The packaging yelled "Pickle Pops!"

I vaguely remembered plastic tubes with Kool-Aid or some sweet liquid inside that you put in the freezer for homemade Popsicles.

But pickle juice? That, indeed, was what I was looking at: plastic tubes filled with dill pickle juice ready to be solidified in your very own freezer.

I have to tell you, folks. As much as I like dill pickles, this seemed to go a bit too far.

When I got home, I started thinking about my Wal-Mart experience. In no time at all I realized I had to hand it to some genius for coming up with the Pickle Pop idea. Basically you take a waste product (how many gallons of pickle juice have you poured down the kitchen drain?) and turned it into cold cash. Attaboy!

Think about it. What's in your refrigerator or cupboard right now that you will, sooner or later, throw in the trash or down the drain? And how could you make money with this stuff?

I see the peanut butter jar that was first opened sometime after Obama was elected. What about "Plastic-Barrel Aged Peanut Butter"?

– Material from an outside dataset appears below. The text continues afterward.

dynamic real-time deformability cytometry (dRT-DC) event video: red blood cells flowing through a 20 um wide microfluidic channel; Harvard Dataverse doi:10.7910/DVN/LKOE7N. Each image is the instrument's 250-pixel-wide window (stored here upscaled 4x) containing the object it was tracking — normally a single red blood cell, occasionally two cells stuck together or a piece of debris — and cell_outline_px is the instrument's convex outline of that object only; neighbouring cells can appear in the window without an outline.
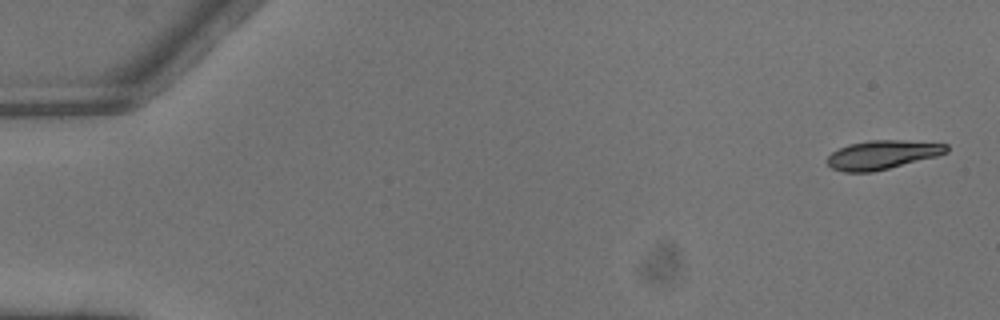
{"species": "common noctule bat (a hibernating species)", "species_latin": "Nyctalus noctula", "temperature_condition": "warm", "stored_images_in_passage": 3, "camera_frame_rate_fps": 3000, "um_per_image_px": 0.085, "animal": {"sex": "male", "body_mass_g": 13.3}, "frame": {"image": 1, "passage_image": 1, "time_ms": 0.0, "image_size_px": [1000, 320], "cell_outline_px": [[948, 152], [936, 156], [872, 172], [844, 172], [832, 168], [828, 164], [828, 156], [832, 152], [848, 144], [868, 140], [900, 140], [948, 144]], "centroid_in_image_um": [74.98, 13.15], "position_along_channel_um": 10.0, "area_um2": 19.83}}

And what about that jar of Greek olives we bought at least two refrigerators ago? Might they sell as "Thousand-Year-Old Artisanal Olives"?

You get my drift.

Now if I could think of something snazzy to do with dryer lint. I'll bet I could get a special display at Wal-Mart with that.

Think big, folks. The future is yours.

Think Pickle Pops!

Joe Sullivan is the retired editor of the Southeast Missourian.